John produced his first hand-printed linocut in his last year at school in 1954 and the small single-colour print of a galleon in full sail was instrumental in helping him obtain a place at Norwich School of Art the following year. It was also directly responsible for him pursuing linocutting as a craft as part of the National Diploma in graphic design.

It was while at the School of Art that John became interested in coastal themes, stimulated by visits to Sheringham, Cromer and to the fishwharf at Great Yarmouth during the annual visits by the Scottish fishing fleet. By the end of the 1950s, however, his interest was taken up with the closure of the local Midland and Great Northern Joint Railway, where his father, grandfather and other family members had all worked (John himself having been born in the signal box at Melton Constable, a railway centre in Norfolk). He also recorded the clearance of large areas of Victorian Norwich.

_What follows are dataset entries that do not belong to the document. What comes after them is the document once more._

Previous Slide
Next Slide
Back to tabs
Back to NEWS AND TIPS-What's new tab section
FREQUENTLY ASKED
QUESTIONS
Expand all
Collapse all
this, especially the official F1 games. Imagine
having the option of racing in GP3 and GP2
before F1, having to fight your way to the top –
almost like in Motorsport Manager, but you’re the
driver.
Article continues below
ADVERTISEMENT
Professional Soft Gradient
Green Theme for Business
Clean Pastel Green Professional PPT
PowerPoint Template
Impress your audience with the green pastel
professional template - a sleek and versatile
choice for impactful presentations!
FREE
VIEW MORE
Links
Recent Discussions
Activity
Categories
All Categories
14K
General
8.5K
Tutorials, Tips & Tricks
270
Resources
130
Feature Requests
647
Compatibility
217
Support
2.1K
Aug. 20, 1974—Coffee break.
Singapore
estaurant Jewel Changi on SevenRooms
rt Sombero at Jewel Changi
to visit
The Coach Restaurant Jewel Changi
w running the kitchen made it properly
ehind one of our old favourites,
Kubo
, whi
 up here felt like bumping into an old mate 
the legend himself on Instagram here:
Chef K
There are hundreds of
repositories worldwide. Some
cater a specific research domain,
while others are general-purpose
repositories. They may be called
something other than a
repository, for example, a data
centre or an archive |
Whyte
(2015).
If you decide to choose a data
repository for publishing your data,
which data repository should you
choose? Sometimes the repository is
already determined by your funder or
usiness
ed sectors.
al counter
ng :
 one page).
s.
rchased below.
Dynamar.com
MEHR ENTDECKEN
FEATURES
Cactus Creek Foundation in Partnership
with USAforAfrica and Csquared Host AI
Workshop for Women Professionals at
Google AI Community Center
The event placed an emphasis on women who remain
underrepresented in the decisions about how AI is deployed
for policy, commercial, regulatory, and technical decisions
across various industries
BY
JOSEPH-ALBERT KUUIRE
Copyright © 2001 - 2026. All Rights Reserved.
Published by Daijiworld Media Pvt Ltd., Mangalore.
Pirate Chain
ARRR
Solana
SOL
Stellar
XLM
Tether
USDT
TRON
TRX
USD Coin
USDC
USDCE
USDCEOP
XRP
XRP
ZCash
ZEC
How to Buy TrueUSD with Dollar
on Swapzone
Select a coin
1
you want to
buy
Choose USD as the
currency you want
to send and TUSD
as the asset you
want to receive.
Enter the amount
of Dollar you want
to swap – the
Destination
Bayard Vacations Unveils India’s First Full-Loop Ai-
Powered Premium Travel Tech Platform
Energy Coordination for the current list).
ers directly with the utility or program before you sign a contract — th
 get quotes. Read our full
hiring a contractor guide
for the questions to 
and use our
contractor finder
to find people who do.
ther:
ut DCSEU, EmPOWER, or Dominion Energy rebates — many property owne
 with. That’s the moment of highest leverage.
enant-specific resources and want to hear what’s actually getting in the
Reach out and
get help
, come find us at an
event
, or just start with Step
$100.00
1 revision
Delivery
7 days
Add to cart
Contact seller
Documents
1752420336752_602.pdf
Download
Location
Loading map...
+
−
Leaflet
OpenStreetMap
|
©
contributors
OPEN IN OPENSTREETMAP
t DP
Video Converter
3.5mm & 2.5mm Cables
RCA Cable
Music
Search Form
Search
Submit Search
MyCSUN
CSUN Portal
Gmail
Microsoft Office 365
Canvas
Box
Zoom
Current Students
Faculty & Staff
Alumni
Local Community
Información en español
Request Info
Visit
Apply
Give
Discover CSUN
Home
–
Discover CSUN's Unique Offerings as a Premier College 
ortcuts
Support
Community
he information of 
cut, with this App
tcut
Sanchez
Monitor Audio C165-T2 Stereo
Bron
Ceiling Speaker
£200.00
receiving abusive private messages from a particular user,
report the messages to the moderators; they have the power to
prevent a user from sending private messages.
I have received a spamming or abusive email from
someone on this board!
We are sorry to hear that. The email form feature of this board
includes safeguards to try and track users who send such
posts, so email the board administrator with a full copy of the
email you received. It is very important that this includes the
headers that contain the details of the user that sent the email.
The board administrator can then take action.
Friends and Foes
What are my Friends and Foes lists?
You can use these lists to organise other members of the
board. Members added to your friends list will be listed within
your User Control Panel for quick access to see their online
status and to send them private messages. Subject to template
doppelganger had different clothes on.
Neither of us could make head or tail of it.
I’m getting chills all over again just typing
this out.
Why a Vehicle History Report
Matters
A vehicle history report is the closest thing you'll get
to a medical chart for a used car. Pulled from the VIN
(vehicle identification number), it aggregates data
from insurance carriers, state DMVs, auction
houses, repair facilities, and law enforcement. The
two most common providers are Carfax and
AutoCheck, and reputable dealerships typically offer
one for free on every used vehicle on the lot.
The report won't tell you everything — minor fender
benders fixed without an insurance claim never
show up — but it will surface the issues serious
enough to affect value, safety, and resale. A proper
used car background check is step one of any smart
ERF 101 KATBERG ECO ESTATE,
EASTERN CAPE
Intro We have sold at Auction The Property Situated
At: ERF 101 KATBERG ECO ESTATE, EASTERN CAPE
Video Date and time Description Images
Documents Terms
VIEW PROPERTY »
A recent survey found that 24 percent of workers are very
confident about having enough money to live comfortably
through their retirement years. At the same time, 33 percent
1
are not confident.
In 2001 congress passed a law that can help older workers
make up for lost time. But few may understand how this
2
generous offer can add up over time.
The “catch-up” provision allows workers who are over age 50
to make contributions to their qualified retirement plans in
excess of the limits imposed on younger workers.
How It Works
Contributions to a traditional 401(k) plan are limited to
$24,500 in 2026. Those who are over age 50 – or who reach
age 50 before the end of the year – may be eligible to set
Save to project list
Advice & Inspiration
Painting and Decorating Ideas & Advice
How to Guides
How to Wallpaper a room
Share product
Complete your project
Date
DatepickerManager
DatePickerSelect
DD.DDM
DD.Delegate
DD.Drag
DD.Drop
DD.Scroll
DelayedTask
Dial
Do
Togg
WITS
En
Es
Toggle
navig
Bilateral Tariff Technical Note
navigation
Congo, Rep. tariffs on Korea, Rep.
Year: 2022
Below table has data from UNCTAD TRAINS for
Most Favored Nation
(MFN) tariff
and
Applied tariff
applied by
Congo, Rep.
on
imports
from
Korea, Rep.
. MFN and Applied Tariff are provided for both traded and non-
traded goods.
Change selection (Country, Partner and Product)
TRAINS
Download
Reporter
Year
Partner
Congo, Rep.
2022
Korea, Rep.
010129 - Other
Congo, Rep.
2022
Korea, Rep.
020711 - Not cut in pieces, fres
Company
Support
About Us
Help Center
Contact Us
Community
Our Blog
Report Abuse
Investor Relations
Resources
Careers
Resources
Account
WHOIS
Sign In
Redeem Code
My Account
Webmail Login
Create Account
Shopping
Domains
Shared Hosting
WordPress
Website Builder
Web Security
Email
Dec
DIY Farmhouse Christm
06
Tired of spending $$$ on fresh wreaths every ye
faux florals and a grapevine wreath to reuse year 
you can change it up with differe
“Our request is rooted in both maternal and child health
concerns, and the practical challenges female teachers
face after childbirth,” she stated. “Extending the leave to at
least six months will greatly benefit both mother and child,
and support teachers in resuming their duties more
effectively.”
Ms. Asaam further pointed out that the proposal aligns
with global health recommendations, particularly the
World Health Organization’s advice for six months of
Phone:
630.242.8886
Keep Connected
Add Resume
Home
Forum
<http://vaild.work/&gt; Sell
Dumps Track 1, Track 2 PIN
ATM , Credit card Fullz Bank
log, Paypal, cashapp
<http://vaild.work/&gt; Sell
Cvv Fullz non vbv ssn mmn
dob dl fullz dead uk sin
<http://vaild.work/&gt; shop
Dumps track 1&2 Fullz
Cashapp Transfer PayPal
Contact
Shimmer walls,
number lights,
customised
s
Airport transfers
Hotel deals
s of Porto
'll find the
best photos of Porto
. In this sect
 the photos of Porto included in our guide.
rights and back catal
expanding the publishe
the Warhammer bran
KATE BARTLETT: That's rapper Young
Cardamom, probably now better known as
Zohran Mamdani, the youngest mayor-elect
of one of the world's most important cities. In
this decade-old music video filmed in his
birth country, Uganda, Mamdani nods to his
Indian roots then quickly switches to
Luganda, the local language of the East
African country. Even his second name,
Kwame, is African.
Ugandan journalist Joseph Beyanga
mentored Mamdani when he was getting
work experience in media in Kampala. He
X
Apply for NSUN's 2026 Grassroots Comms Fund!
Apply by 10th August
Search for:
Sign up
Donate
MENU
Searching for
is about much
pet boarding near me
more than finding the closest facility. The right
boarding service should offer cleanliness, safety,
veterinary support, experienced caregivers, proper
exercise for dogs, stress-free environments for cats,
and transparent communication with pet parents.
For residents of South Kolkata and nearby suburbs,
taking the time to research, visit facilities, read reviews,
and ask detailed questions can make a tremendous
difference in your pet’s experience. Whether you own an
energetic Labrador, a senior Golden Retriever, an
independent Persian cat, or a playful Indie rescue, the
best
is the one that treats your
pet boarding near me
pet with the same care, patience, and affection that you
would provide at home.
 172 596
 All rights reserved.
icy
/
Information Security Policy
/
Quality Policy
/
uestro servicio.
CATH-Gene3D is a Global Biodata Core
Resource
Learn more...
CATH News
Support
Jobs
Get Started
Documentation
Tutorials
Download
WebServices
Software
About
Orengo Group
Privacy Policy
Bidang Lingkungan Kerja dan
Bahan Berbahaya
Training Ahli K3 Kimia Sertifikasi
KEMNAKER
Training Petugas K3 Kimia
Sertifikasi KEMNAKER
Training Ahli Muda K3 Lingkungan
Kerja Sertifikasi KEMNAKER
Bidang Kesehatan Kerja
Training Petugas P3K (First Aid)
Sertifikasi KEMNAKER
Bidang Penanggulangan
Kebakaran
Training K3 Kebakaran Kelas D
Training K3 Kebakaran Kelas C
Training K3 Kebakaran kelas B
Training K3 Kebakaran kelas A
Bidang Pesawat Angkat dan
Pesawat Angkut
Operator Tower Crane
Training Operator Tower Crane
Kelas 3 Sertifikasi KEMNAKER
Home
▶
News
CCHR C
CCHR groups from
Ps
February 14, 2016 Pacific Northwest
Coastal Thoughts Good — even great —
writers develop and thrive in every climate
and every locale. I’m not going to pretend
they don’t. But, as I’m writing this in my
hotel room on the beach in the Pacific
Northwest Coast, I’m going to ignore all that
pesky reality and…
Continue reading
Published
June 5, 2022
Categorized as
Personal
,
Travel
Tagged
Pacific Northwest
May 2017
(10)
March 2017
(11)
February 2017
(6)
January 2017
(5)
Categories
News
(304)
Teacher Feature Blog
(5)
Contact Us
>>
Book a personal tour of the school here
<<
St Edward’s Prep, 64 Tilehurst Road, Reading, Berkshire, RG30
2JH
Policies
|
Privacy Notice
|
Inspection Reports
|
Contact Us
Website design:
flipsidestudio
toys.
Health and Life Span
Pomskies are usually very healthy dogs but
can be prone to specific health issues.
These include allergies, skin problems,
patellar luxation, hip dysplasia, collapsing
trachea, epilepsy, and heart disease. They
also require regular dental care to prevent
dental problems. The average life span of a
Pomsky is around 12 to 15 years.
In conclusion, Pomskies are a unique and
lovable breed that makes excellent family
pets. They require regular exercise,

On leaving Art School, John no longer had the use of the print-room equipment and although he could buy tools, lino and ink, he realised he would have to dispense with the services of a printing press. After experimenting, he finally settled on a "tobacco tin" as the ideal burnishing tool: a method he still employs today. After working for more than 30 years in marketing and publicity for Boulton & Paul timber merchants in Norwich, and printmaking in the evenings and weekends, John was finally able to pursue linocutting full time in 1995.

Now a Senior Fellow of the Royal Society of Painter Printmakers and a Member of the Society of Wood Engravers, H.J. Jackson has perfected his craft, hand-burnishing each of his full-colour linocuts with the use of his baccy tin.

He also was instrumental in setting up the Norwich Print Fair, held every September in one of Norwich’s redundant churches, and a fair of a quality rarely seen outside London.

Copies of Afloat & Ashore, published by Mascot Media, are available from Kentmere House Gallery at £25.